##### Supplied data

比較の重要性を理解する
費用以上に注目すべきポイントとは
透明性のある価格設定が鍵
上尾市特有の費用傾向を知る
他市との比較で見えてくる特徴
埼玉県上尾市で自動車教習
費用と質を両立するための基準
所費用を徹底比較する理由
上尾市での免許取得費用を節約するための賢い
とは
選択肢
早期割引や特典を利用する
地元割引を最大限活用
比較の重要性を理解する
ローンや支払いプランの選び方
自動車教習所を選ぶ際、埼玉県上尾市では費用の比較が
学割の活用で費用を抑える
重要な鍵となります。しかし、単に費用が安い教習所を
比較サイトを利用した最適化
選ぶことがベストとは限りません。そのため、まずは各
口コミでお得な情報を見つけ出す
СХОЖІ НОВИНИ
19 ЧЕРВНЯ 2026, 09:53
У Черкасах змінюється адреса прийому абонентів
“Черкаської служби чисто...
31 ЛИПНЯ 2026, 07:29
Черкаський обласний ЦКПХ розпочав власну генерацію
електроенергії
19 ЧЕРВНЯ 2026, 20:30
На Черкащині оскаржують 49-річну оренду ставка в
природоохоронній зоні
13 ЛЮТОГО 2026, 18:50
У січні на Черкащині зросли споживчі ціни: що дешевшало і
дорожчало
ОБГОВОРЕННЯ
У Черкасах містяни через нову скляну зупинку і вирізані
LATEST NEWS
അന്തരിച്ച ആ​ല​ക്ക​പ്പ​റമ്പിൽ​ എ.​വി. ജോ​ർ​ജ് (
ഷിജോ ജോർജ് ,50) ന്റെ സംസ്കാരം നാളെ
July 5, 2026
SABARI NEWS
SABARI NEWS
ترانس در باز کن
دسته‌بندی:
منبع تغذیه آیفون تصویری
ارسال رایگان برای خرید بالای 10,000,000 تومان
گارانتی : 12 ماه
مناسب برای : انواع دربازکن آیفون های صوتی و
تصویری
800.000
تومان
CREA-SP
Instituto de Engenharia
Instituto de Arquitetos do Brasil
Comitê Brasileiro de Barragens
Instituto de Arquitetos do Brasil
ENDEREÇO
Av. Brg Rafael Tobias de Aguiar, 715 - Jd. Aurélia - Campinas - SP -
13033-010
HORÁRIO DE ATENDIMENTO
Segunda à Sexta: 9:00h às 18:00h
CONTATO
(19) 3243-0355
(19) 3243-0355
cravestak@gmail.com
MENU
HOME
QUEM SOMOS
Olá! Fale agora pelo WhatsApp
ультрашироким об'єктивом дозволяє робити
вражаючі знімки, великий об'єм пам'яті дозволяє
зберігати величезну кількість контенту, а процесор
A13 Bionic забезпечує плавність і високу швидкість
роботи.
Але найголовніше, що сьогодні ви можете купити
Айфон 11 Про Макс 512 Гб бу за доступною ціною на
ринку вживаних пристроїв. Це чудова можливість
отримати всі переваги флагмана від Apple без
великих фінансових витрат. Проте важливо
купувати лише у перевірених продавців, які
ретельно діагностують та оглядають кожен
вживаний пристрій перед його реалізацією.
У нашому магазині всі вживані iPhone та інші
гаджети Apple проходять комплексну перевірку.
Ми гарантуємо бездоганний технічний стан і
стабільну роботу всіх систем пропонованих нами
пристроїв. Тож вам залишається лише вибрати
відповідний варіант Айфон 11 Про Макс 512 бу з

##########

### Problem details
Please rewrite the records above as a numbered list, from the first line through the line containing "У Черкасах містяни", leaving out any blank lines.

### Answer for the task
1. 比較の重要性を理解する
2. 費用以上に注目すべきポイントとは
3. 透明性のある価格設定が鍵
4. 上尾市特有の費用傾向を知る
5. 他市との比較で見えてくる特徴
6. 埼玉県上尾市で自動車教習
7. 費用と質を両立するための基準
8. 所費用を徹底比較する理由
9. 上尾市での免許取得費用を節約するための賢い
10. とは
11. 選択肢
12. 早期割引や特典を利用する
13. 地元割引を最大限活用
14. 比較の重要性を理解する
15. ローンや支払いプランの選び方
16. 自動車教習所を選ぶ際、埼玉県上尾市では費用の比較が
17. 学割の活用で費用を抑える
18. 重要な鍵となります。しかし、単に費用が安い教習所を
19. 比較サイトを利用した最適化
20. 選ぶことがベストとは限りません。そのため、まずは各
21. 口コミでお得な情報を見つけ出す
22. СХОЖІ НОВИНИ
23. 19 ЧЕРВНЯ 2026, 09:53
24. У Черкасах змінюється адреса прийому абонентів
25. “Черкаської служби чисто...
26. 31 ЛИПНЯ 2026, 07:29
27. Черкаський обласний ЦКПХ розпочав власну генерацію
28. електроенергії
29. 19 ЧЕРВНЯ 2026, 20:30
30. На Черкащині оскаржують 49-річну оренду ставка в
31. природоохоронній зоні
32. 13 ЛЮТОГО 2026, 18:50
33. У січні на Черкащині зросли споживчі ціни: що дешевшало і
34. дорожчало
35. ОБГОВОРЕННЯ
36. У Черкасах містяни через нову скляну зупинку і вирізані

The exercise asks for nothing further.